For the love of god try to listen to what we’re saying rather than trying to quadruple down (and ongoing), As you can see I am not alone in this.
If we put privacy by bits, it’s like a quantum bit, not a normal bit.

Good point. I think at the end of the day, we know our situation the best. As long as we get more folks conscious about privacy, the more everyone gets protected. And maybe FOSS alternatives can get more popular or mainstream!

Every possible entity is either watching you or not watching you. You could make it more binary, each entity is watching your IP address or not watching your IP Addresss, and enumerate this for every piece of information about you. This is indeed a fact, and a binary outcome.

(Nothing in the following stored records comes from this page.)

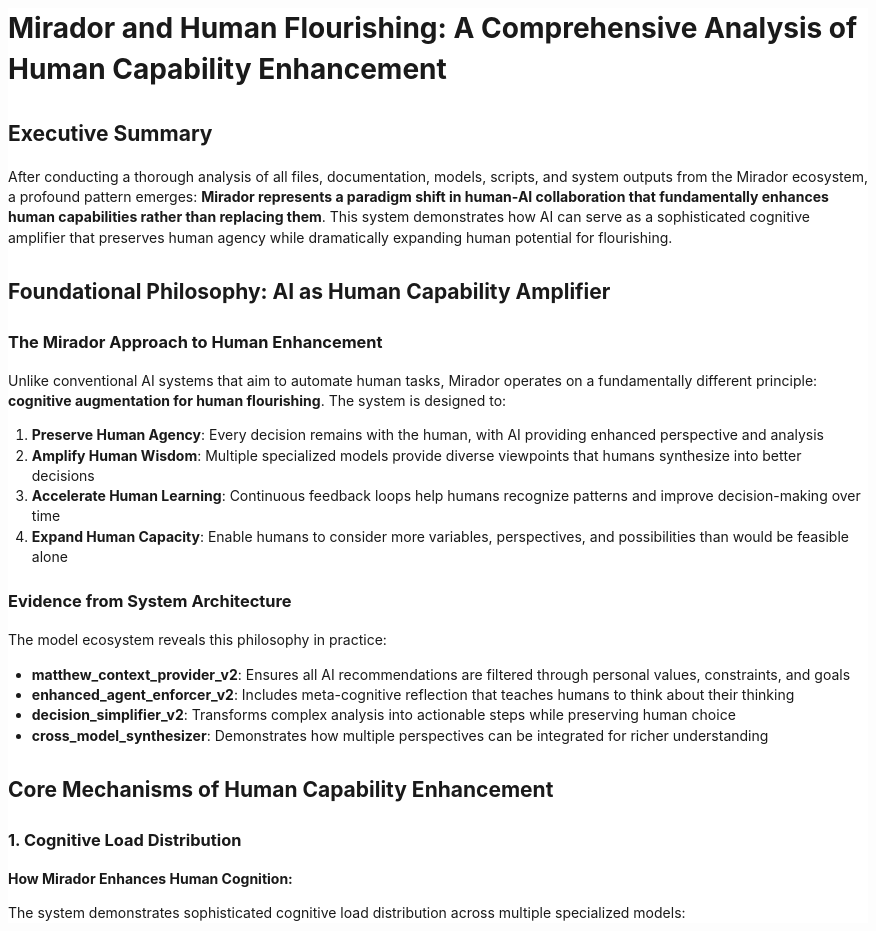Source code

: # Mirador and Human Flourishing: A Comprehensive Analysis of Human Capability Enhancement

## Executive Summary

After conducting a thorough analysis of all files, documentation, models, scripts, and system outputs from the Mirador ecosystem, a profound pattern emerges: **Mirador represents a paradigm shift in human-AI collaboration that fundamentally enhances human capabilities rather than replacing them**. This system demonstrates how AI can serve as a sophisticated cognitive amplifier that preserves human agency while dramatically expanding human potential for flourishing.

## Foundational Philosophy: AI as Human Capability Amplifier

### The Mirador Approach to Human Enhancement

Unlike conventional AI systems that aim to automate human tasks, Mirador operates on a fundamentally different principle: **cognitive augmentation for human flourishing**. The system is designed to:

1. **Preserve Human Agency**: Every decision remains with the human, with AI providing enhanced perspective and analysis
2. **Amplify Human Wisdom**: Multiple specialized models provide diverse viewpoints that humans synthesize into better decisions
3. **Accelerate Human Learning**: Continuous feedback loops help humans recognize patterns and improve decision-making over time
4. **Expand Human Capacity**: Enable humans to consider more variables, perspectives, and possibilities than would be feasible alone

### Evidence from System Architecture

The model ecosystem reveals this philosophy in practice:

- **matthew_context_provider_v2**: Ensures all AI recommendations are filtered through personal values, constraints, and goals
- **enhanced_agent_enforcer_v2**: Includes meta-cognitive reflection that teaches humans to think about their thinking
- **decision_simplifier_v2**: Transforms complex analysis into actionable steps while preserving human choice
- **cross_model_synthesizer**: Demonstrates how multiple perspectives can be integrated for richer understanding

## Core Mechanisms of Human Capability Enhancement

### 1. Cognitive Load Distribution

**How Mirador Enhances Human Cognition:**

The system demonstrates sophisticated cognitive load distribution across multiple specialized models:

Now, throw in a threat model. Assign weight (importance) to each outcome result of the above information. For you, maybe it’s 100% important, maybe it’s 20% important to someone else. Aggregate, by some formula, all binary decisions with all weight you’ve assigned as functions which take in mitigation techniques, whereas each mitigation mutates the outcome by risk of exposure, not doing it right, how much it mitigates, etc. Compose multiple mitigation techniques together, execute binary models, and view deltas of the outcome of combing mitigation techniques. Determine which series of mitigation techniques lead to the lowest possible value. This is pseudo representation of the recommendations provided by PG.

It’s no longer binary.

I have a lot of thoughts on this (which should probably culminate in a blog post sometime), but I’ll try to be brief.

Software attestations (which typically include a digital signature, signed by developer or a commercial redistributor of open source software) are important for any software supply chain solution. (I don’t believe that random open source devs should bear the responsibility of being treated as “critical infrastructure”, of course. That’s why commercial redistributors are mentioned.)

One type of attestation that’s useful is, “Is this binary reproducible from the source code?” and that’s much easier to accomplish with open source software. See also: reproducible builds.

Another type of attestation are called witness co-signatures (at least in SigSum parlance). You can get witnesses that merely audit the transparency log that artifact hashes and signatures are committed to, or you can have attestations that look like:

I, ${security_vendor}, have reviewed the software at ${git_commit_hash} on ${date} and did not identify any obvious malware or crypto-miners.

Or more ambitiously:

I, ${security_vendor}, have audited the software at ${git_commit_hash} on ${date}, the report is available at ${url}.

And that obviously gives you a higher level of assurance than proprietary software, in a way that’s provable. Additionally, such infrastructure provides a tangible mechanism for Linus’s Law (which is paraphrased as, “with enough eyeballs, all bugs are shallow”).

Instead of putting faith into Linus’s Law with open source software, such a software supply chain actually provides visibility into whether software is even being spot-checked or not. And if a security vendor is lying about their spot checks, they’ve already staked their reputation on it by publishing it on the same append-only transparency log that other attestations are distributed through.

If we had such a system in place, using closed-source software would be an objectively stupid idea.

We don’t live in that world today. We might someday soon. (After Python’s ecosystem has succeeded at adopting PEP 740, focus can expand towards other programming languages and package managers.)

Privacy tools are high-value targets for governments and corporations that want to spy on people. If a tool isn’t open source, we can never get it into that world.

Thus, in the long term, I believe that prioritization should increasingly weigh on transparency for the developers. Whether we’re already past the tipping point, I can’t say for sure. But I hope this provides a bit of insight from the perspective of a cryptography nerd focused on real-world problems.

(Originally posted in the wrong thread.)